▶ **EXCERPT PROVIDED**
+===+

Glucoboy
- Manufacturer: Guidance Interactive Healthcare
- Type: Blood glucose monitor
- Generation: Sixth
- Released: 14 November 2007

= Glucoboy =

Accessory for Nintendo devices

The Glucoboy is a medical device developed by Guidance Interactive Healthcare as a removable accessory for the Nintendo Game Boy Advance. The device is a blood glucose monitor targeted at children with diabetes that provides users with incentives to monitor their blood glucose levels through the use of games and points. Advertised as the "first medical device to interface with a Nintendo Game Boy", the Glucoboy received retrospective attention for its innovative and unusual use as a peripheral for handheld devices.

A successor to the Glucoboy called the Didget was released by Bayer HealthCare for the Nintendo DS in 2009 in the UK and 2010 in the US.

== Description ==
The Glucoboy is a blood glucose monitor targeted for use by children with diabetes, with hardware that fits into the cartridge port of a Game Boy Advance or Nintendo DS Lite. Glucoboy software aims to assist users with diabetes management by providing points when they perform a blood glucose test and additional points when blood glucose levels are within target ranges. These points can be used on the software's Guidance Reward Platform: a reward system for monitoring compliance that allows users to unlock additional games or accessories and apparel for the games on the software. The Glucoboy contains two games: Knock 'em Downs, an action RPG set in a fair, and Lost Star Saga, a sci-fi themed turn-based RPG. In both games, power-ups and items are unlocked through the use of the Glucoboy.

+===+

▶ **EXCERPTED RECORDS**
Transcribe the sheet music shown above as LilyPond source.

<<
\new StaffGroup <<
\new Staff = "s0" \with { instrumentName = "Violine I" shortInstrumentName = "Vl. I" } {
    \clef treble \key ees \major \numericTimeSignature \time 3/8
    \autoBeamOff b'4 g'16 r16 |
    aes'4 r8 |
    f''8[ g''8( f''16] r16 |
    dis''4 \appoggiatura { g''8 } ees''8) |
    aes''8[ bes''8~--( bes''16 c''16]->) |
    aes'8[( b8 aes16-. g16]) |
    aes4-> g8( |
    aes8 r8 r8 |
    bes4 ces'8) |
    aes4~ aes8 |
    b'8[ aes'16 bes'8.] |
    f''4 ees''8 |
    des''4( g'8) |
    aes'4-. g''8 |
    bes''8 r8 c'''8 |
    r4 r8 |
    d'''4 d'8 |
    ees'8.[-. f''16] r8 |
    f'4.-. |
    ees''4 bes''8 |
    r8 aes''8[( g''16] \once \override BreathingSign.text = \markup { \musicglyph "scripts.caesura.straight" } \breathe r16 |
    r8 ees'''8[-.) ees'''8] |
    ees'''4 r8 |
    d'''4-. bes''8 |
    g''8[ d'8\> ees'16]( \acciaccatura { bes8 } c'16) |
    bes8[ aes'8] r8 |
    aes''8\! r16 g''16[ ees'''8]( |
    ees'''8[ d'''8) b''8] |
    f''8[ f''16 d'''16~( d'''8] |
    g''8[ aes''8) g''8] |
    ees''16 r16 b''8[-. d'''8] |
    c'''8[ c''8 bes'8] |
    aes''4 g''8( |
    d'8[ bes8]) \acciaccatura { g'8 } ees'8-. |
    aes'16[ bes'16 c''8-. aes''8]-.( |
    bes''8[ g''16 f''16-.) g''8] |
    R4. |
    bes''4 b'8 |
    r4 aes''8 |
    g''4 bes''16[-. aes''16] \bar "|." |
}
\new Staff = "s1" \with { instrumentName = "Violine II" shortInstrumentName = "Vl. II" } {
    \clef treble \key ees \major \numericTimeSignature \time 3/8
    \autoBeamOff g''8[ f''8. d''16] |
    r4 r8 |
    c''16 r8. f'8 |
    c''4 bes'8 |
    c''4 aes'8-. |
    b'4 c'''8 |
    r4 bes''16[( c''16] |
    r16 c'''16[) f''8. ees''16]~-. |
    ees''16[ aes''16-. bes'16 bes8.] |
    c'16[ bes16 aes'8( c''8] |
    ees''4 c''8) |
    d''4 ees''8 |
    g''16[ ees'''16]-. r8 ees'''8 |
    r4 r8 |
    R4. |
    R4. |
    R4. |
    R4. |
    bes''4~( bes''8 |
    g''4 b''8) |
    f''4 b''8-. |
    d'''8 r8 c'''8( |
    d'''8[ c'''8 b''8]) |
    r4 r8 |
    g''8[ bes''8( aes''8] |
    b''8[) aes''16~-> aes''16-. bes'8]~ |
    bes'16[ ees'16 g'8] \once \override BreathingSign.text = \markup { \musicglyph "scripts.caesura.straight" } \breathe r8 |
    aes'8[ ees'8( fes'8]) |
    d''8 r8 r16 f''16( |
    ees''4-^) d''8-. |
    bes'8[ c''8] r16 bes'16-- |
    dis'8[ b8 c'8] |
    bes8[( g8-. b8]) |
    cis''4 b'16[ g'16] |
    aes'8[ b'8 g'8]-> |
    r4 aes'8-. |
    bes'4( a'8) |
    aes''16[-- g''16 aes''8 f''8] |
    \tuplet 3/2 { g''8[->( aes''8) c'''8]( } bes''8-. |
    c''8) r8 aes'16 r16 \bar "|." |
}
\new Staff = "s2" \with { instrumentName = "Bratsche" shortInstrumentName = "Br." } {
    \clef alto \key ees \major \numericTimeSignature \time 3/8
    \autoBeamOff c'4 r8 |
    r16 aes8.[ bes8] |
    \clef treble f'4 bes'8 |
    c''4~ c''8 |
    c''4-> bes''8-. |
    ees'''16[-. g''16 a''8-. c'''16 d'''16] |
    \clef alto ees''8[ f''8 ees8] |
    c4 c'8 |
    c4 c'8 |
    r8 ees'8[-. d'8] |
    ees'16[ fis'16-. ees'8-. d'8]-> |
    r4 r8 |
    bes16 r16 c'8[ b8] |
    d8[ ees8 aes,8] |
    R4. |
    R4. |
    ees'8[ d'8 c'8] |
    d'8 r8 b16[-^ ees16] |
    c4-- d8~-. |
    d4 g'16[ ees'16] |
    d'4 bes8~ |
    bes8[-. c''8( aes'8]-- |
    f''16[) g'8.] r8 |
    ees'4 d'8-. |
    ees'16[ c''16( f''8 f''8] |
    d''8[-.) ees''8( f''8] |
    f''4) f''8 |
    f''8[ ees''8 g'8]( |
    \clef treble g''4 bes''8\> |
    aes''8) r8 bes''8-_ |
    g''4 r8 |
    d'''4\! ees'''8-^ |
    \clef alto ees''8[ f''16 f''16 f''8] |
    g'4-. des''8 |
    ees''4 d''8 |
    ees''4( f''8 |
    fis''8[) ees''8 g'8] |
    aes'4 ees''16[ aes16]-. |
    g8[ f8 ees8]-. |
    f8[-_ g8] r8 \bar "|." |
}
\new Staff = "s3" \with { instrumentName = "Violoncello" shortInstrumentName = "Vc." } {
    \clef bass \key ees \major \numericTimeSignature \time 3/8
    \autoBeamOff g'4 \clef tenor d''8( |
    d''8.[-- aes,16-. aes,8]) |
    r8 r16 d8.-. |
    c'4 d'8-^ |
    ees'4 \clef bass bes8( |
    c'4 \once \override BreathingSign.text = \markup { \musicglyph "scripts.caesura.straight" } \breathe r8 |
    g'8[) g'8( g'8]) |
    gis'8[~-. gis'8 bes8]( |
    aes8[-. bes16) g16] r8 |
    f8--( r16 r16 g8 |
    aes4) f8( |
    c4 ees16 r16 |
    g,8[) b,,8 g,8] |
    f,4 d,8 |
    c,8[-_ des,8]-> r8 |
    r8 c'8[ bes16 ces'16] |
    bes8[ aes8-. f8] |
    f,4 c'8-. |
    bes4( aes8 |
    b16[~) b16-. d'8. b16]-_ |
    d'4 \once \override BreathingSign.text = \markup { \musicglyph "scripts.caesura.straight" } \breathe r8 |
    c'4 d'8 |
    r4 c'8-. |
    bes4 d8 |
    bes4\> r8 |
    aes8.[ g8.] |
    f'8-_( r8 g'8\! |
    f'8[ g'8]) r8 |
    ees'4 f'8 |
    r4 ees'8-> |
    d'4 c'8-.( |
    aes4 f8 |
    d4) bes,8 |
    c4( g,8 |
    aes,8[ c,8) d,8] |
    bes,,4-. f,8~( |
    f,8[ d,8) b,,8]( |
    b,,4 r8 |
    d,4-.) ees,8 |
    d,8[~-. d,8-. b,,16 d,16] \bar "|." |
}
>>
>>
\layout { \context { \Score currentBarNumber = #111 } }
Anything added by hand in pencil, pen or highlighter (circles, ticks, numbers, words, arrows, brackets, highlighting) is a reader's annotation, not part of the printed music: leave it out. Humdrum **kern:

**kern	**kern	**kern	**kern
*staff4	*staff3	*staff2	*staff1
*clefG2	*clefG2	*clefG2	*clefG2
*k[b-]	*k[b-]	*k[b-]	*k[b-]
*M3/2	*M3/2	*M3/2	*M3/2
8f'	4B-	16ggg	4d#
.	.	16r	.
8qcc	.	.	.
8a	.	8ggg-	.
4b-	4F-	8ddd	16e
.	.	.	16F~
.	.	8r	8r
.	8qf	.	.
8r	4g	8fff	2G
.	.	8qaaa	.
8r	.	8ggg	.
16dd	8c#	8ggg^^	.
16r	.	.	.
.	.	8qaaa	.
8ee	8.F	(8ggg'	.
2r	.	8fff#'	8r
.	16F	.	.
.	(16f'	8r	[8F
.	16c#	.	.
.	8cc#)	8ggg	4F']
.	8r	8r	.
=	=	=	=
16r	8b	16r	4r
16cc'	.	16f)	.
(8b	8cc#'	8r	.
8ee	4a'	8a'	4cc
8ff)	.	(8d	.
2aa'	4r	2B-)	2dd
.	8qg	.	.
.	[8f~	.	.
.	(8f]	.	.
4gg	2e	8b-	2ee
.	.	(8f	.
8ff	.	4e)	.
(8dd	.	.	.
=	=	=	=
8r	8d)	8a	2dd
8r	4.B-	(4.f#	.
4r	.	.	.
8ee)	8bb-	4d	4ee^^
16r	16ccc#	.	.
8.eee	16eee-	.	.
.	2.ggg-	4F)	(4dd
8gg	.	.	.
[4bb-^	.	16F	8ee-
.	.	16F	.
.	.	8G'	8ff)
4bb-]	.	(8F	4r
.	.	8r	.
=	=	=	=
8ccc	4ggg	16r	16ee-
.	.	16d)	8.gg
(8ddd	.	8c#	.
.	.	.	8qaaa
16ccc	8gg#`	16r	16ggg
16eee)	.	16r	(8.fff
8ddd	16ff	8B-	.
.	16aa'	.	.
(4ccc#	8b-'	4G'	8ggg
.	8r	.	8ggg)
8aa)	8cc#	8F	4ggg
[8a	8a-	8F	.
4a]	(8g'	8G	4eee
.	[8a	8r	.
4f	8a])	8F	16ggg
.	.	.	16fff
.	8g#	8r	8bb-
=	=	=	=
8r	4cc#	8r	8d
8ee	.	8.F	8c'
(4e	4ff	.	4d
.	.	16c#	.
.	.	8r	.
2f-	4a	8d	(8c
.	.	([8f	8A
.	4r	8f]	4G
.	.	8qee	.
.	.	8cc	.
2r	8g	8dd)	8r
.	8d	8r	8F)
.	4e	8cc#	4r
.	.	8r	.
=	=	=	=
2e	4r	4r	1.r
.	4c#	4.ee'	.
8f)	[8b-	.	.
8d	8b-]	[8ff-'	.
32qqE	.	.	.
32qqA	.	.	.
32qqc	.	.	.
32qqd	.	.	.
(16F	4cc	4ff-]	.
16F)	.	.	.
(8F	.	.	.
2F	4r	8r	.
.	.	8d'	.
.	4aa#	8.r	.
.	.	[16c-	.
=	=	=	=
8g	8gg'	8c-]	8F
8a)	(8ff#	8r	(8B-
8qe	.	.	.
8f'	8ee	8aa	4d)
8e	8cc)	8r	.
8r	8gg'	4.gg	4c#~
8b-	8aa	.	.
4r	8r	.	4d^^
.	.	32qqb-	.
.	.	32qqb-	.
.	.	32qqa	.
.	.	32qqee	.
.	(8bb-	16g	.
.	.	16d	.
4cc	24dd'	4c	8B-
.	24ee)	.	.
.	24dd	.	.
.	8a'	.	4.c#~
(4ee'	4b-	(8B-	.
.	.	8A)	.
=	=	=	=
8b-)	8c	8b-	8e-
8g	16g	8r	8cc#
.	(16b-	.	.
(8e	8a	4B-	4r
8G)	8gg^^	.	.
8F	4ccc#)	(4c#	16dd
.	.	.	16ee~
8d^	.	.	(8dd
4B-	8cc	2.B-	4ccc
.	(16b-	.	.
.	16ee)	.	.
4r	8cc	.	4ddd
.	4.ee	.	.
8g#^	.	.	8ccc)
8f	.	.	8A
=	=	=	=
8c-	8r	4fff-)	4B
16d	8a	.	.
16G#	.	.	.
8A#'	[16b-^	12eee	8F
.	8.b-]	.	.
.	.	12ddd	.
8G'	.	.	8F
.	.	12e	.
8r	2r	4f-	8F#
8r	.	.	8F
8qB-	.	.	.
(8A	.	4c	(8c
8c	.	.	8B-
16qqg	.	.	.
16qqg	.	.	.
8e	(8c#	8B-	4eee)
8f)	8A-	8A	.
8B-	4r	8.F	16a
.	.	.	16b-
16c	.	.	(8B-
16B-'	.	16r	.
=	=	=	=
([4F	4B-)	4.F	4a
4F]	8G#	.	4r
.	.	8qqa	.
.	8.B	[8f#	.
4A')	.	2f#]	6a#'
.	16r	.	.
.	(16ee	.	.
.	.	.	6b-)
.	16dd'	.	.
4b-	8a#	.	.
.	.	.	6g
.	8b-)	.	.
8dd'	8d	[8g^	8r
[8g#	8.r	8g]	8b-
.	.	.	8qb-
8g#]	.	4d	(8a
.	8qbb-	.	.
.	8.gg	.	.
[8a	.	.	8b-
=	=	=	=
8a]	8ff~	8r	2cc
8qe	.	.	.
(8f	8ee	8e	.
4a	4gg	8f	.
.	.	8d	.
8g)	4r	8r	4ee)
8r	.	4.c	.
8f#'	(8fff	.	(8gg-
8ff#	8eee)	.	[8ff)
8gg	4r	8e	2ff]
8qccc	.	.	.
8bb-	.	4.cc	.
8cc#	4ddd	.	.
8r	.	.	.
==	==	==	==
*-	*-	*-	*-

+===+

▶ **WORK TO BE COMPLETED**
According to the Glucoboy article, why does the Glucoboy's software award points, and when does it give them? The rows come from a different source than the Glucoboy article.

▶ **RESULT OF THE TASK**
The software awards points to help users manage their diabetes. It gives points when a user performs a blood glucose test and extra points when blood glucose levels fall within target ranges.